Datos de texto extraídos de la página:
┌────────

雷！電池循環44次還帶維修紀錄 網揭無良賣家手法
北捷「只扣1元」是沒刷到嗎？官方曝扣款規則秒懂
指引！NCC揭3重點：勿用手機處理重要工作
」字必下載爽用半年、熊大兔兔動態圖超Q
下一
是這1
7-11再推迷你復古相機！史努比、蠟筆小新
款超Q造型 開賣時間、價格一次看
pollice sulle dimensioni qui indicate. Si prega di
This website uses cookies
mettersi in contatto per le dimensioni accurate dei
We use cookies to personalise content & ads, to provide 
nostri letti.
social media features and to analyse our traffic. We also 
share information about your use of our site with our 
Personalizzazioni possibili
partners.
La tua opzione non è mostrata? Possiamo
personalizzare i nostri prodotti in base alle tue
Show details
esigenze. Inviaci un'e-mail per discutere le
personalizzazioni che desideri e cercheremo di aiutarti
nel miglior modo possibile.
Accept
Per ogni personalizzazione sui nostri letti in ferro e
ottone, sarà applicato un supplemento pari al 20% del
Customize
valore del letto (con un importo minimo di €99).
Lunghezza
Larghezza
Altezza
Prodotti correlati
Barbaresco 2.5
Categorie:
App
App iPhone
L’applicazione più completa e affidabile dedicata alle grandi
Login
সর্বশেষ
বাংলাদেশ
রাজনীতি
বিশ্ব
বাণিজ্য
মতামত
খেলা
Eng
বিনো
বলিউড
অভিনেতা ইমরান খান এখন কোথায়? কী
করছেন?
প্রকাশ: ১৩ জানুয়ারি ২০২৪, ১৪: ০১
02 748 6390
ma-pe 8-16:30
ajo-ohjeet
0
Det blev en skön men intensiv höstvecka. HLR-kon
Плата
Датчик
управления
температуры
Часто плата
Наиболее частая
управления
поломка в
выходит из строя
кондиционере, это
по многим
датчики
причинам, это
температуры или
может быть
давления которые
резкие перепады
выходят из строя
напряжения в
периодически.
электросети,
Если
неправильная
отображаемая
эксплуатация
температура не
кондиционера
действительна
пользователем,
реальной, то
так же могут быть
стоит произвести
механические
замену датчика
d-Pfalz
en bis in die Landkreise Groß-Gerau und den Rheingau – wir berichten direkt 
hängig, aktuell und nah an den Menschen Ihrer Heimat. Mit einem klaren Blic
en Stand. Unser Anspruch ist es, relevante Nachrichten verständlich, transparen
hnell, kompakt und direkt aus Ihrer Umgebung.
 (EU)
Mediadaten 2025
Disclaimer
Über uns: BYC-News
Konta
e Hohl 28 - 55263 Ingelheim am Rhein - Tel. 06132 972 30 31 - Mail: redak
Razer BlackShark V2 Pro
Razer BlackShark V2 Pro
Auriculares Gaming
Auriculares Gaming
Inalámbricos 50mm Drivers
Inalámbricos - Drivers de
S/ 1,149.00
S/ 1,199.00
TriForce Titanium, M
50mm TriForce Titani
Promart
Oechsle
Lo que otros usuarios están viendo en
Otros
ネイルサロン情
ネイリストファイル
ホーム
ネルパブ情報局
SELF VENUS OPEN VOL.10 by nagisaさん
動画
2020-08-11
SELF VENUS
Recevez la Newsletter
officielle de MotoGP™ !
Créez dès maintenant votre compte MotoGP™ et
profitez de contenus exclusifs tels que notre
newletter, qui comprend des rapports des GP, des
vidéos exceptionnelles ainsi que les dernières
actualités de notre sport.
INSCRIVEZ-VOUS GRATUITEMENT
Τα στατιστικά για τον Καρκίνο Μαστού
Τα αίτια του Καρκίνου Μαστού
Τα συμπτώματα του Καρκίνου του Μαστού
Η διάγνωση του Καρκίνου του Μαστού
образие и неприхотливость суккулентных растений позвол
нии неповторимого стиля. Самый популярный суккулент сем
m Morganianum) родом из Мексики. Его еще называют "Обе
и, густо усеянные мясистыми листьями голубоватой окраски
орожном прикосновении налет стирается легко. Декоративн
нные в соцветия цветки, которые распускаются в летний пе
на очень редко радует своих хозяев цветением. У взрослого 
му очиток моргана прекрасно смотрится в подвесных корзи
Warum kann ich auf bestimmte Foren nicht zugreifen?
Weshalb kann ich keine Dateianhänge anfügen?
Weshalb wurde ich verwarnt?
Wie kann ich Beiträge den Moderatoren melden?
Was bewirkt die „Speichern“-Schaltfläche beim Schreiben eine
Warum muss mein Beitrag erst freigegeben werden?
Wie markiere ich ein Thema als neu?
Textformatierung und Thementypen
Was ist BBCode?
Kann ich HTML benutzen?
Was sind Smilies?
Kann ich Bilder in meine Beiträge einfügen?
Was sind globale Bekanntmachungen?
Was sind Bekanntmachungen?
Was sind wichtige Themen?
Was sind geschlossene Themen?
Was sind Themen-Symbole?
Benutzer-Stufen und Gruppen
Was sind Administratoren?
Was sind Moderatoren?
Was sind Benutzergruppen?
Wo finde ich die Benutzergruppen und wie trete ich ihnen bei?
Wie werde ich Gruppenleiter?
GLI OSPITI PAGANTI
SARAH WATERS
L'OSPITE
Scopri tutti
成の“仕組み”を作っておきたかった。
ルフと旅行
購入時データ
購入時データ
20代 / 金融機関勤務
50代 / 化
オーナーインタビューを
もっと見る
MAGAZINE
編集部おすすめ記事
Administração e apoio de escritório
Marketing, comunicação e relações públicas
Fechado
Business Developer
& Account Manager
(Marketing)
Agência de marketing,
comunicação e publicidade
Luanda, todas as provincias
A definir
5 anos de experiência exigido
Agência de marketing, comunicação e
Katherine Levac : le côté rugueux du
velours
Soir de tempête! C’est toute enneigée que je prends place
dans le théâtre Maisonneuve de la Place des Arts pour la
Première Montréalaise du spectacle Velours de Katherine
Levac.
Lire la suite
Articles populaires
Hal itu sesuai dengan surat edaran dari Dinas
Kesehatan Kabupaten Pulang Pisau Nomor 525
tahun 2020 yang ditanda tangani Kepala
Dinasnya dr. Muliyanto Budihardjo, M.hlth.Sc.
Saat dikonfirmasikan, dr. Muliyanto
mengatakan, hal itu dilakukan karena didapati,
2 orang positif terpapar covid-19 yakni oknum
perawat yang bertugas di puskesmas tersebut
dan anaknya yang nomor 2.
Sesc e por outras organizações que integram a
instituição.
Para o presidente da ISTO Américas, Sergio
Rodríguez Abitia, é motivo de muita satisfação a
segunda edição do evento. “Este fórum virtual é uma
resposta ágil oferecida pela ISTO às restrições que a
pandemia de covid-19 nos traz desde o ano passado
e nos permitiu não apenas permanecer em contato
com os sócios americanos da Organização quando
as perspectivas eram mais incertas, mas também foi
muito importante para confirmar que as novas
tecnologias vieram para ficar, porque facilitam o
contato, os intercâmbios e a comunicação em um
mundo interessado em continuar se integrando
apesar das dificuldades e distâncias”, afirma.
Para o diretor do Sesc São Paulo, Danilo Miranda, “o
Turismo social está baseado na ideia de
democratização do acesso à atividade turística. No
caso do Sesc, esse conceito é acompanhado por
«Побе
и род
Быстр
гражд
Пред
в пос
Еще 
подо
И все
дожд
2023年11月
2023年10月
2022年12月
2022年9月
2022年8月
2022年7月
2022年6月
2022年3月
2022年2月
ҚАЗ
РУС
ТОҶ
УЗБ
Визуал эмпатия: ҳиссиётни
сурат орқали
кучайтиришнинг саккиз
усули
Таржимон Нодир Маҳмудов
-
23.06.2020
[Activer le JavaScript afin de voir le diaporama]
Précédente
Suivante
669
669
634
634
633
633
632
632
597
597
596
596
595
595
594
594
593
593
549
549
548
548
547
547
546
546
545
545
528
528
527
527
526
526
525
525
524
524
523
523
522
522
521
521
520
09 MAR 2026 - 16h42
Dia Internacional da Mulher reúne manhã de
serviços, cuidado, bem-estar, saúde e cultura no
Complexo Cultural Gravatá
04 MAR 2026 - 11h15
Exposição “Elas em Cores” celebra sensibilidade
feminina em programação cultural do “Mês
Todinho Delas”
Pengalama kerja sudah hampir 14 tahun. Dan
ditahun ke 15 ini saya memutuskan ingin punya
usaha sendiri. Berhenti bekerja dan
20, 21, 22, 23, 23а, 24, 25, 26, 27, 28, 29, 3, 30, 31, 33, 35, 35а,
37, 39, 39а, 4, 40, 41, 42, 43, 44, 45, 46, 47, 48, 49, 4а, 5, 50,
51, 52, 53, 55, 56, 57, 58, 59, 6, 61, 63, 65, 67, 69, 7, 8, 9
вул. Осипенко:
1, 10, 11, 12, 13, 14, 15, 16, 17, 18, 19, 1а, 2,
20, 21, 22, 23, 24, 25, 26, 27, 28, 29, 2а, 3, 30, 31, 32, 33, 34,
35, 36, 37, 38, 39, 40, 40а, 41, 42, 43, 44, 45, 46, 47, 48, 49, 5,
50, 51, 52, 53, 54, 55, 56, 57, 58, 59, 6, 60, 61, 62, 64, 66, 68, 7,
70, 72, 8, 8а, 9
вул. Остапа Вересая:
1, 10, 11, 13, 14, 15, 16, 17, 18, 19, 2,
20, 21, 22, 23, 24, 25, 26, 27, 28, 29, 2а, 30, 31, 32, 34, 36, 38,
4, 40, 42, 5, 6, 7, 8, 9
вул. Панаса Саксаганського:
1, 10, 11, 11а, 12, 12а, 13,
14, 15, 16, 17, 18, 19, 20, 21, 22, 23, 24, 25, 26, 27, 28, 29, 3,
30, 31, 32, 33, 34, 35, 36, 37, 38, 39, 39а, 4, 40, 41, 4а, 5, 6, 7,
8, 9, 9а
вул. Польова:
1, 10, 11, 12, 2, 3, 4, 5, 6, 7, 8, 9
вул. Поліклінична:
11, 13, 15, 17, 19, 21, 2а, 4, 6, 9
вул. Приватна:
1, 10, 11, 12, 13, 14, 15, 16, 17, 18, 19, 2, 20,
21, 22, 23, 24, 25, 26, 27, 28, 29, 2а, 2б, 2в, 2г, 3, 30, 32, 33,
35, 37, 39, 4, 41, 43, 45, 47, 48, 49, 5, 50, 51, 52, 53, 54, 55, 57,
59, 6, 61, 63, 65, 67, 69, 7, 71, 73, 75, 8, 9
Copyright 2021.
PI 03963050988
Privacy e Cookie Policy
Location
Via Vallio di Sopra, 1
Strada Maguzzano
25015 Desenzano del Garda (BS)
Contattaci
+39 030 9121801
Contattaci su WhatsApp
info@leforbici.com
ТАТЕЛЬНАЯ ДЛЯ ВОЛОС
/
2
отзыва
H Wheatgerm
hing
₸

└────────

:: TU OBJETIVO ::
¿Puedes reproducir sin cambios las líneas del listado de arriba, empezando por la primera y terminando en la que contiene "Show details", ambas incluidas?

:: RESULTADO DE LA TAREA ::
雷！電池循環44次還帶維修紀錄 網揭無良賣家手法
北捷「只扣1元」是沒刷到嗎？官方曝扣款規則秒懂
指引！NCC揭3重點：勿用手機處理重要工作
」字必下載爽用半年、熊大兔兔動態圖超Q
下一
是這1
7-11再推迷你復古相機！史努比、蠟筆小新
款超Q造型 開賣時間、價格一次看
pollice sulle dimensioni qui indicate. Si prega di
This website uses cookies
mettersi in contatto per le dimensioni accurate dei
We use cookies to personalise content & ads, to provide 
nostri letti.
social media features and to analyse our traffic. We also 
share information about your use of our site with our 
Personalizzazioni possibili
partners.
La tua opzione non è mostrata? Possiamo
personalizzare i nostri prodotti in base alle tue
Show details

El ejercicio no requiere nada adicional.